TORONTO - When thinking of Mary it is essential to envision her in the flesh, as a physical human being, because that is the language of God, said Fr. Robert Barringer.

“The season of Advent invites us to take seriously this language of God, the language of the flesh,” said Barringer. “(O)ver the centuries Christians have been tempted ... to shutter away from the things of the flesh. (But) we are not to be more fussy, more delicate, more prim and prissy than God; we are to be attentive to what is so central to His language.”

On Dec. 7 Barringer, the dean of studies at St. Augustine’s Seminary, held a one-day retreat addressing this concept of God’s language in the flesh by focusing on Mary. The lecture was part of the seminary’s lay formation program which seeks to empower and educate the average parishioner.

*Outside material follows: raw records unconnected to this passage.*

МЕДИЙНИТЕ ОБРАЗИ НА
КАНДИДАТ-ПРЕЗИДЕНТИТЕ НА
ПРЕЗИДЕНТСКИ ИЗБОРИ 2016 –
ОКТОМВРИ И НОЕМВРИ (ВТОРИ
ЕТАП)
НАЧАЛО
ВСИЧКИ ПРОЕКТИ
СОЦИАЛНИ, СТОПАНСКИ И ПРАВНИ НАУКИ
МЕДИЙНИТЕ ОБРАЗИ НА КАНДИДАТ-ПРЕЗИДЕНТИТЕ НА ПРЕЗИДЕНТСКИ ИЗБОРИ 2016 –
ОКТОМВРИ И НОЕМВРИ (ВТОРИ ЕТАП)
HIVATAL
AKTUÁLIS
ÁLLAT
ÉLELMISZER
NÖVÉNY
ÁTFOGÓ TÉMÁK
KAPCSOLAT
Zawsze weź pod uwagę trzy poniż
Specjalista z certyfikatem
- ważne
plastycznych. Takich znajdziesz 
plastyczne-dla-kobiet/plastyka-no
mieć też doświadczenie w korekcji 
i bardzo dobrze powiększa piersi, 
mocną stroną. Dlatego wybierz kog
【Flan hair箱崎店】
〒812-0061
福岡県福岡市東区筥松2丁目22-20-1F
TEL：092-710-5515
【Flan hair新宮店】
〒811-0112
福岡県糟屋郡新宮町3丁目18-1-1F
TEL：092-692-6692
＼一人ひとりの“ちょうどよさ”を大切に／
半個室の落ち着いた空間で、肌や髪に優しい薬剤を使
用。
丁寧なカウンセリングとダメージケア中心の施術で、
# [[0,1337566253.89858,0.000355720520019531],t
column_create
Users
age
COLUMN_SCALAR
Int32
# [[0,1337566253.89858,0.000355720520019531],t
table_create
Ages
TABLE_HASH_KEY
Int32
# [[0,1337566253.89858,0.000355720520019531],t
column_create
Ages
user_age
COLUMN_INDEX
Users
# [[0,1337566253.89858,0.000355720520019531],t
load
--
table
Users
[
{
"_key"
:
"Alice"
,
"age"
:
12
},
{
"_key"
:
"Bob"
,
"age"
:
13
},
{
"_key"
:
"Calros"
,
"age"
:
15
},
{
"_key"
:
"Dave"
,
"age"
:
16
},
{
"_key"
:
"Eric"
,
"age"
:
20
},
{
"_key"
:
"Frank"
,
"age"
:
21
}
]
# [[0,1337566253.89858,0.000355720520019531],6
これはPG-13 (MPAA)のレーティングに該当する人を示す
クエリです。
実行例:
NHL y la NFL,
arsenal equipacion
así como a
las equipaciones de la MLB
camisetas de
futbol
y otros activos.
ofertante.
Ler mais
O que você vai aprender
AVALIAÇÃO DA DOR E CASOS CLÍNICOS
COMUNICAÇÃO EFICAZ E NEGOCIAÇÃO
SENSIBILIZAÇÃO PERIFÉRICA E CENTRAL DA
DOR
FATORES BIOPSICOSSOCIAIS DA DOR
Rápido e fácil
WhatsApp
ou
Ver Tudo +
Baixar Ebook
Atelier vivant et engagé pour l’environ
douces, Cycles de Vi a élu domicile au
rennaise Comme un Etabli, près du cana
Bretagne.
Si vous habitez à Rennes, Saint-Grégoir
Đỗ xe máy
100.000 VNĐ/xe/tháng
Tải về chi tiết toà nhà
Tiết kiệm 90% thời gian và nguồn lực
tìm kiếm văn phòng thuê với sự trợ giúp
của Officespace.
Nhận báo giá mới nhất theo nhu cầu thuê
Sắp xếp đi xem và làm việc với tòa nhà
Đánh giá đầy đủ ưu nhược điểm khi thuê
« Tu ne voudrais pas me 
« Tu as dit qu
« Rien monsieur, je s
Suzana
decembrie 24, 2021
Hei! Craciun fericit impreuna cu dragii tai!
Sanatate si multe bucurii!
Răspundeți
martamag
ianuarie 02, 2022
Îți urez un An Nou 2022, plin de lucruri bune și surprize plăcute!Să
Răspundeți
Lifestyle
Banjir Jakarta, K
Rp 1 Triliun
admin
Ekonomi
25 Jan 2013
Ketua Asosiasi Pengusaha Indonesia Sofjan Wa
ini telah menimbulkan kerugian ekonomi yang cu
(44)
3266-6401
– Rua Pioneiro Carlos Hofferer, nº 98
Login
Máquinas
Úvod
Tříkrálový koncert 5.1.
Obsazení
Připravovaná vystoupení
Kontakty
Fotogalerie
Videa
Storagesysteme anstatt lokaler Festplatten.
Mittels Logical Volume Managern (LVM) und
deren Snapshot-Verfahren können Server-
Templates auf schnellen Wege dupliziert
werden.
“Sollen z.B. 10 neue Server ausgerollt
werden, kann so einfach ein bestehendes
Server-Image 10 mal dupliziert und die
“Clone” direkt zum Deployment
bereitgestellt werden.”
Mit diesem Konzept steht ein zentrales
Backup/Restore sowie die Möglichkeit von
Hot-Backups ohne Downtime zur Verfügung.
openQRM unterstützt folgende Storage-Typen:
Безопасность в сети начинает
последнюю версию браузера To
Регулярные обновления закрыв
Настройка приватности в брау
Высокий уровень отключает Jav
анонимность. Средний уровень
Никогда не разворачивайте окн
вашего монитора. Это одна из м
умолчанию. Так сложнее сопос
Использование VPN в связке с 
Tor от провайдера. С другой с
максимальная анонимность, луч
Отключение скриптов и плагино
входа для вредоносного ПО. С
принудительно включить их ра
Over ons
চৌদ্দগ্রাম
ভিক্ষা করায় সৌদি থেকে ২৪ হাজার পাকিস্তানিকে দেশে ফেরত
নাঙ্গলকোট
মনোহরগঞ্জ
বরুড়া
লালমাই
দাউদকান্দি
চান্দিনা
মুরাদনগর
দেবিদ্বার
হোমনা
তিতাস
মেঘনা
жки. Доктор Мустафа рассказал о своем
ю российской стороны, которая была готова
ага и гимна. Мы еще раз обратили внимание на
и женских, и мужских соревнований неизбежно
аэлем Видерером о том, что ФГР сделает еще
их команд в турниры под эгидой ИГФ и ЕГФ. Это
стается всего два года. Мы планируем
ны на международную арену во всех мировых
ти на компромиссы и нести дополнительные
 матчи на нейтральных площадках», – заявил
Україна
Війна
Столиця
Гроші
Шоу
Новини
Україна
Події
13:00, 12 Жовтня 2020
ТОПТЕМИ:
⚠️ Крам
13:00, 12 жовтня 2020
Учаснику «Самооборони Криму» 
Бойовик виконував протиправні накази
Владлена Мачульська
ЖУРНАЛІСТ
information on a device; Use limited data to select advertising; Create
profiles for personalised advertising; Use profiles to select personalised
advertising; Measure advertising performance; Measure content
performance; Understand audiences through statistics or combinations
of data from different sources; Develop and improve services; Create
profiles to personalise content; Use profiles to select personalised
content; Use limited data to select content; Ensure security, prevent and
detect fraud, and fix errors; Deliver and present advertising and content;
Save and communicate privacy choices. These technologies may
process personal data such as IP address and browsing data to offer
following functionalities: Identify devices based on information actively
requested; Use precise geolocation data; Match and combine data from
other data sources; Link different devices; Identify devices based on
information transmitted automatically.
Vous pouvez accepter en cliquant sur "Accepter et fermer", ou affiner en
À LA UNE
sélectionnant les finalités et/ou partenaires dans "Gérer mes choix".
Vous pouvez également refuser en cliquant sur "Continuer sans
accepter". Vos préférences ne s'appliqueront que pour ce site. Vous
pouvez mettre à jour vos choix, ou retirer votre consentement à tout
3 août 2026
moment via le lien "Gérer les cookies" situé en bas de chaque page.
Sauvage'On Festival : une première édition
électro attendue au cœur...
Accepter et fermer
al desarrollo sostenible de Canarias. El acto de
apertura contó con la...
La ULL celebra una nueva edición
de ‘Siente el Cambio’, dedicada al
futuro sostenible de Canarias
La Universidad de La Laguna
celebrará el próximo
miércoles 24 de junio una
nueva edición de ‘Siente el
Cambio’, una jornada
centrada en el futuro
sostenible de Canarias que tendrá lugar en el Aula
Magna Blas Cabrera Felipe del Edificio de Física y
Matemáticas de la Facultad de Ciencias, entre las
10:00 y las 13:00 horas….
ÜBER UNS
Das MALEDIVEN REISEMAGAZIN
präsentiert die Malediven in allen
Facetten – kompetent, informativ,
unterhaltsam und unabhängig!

Barringer referred to Mary as “the new Eve, the mother of all creation,” because her immaculate conception represents the original message in the flesh from God to a human being. Unfortunately, too often she is pushed to the side as a human and held up as an icon, an idea rather than a being.

“All of us have been complicit in some ways of a sort of awkwardness about dealing with the role of Mary in our individual lives and in our common life.”

This has occurred post-Vatican II because a greater emphasis was placed on the human side, the flesh, of Jesus rather than His divine nature. The result has been a sidelining of Mary as the connection between the divine Word of God and the physical Word where it is projected, said Barringer.

“We’ve turned Mary ... into someone who is outside of our lives,” he said.

But that is the total opposite of what seeing the human side of Christ should do, he continued.

“The more we see the human in Christ the more, not the less, important is the personal experience and care of Mary in the formation of the humanity (of Christ),” he said. “The Virgin Mary is a sign that God has provided for us all. We are not at liberty to put her in the corner.”

When Barringer said that to roughly 20 lay people who attended the lecture, the brakes on Caterina Aguanno’s train of thought locked up for a moment.

“Father made a comment about how Mother Mary was an example of compassion and patient understanding for Jesus and it sort of stopped me in my tracks as I looked at Jesus recognizing His humanity but also His divinity,” she said.

“In His divinity He came to us in that way — compassionate, non-judgmental (and) ever loving. That is who He is and I never really stopped to think that His mother was the reflection for Him in that.”

With a new light shed on her understanding of Mary in the flesh, Aguanno will takd this thinking back to her students at Monsignor John Corrigan Catholic School.

That is in line with what Barringer thinks Catholics are supposed to do with the story of Mary, especially during Advent — reflect and proclaim.

“Mary is a gift to us,” he said. “She conceived in her womb He who the world cannot contain, who’s body contains us. We are talking about something utterly physical and utterly spiritual.

“This is one of those great deeds of God that we as a Church are called upon to proclaim to the world.”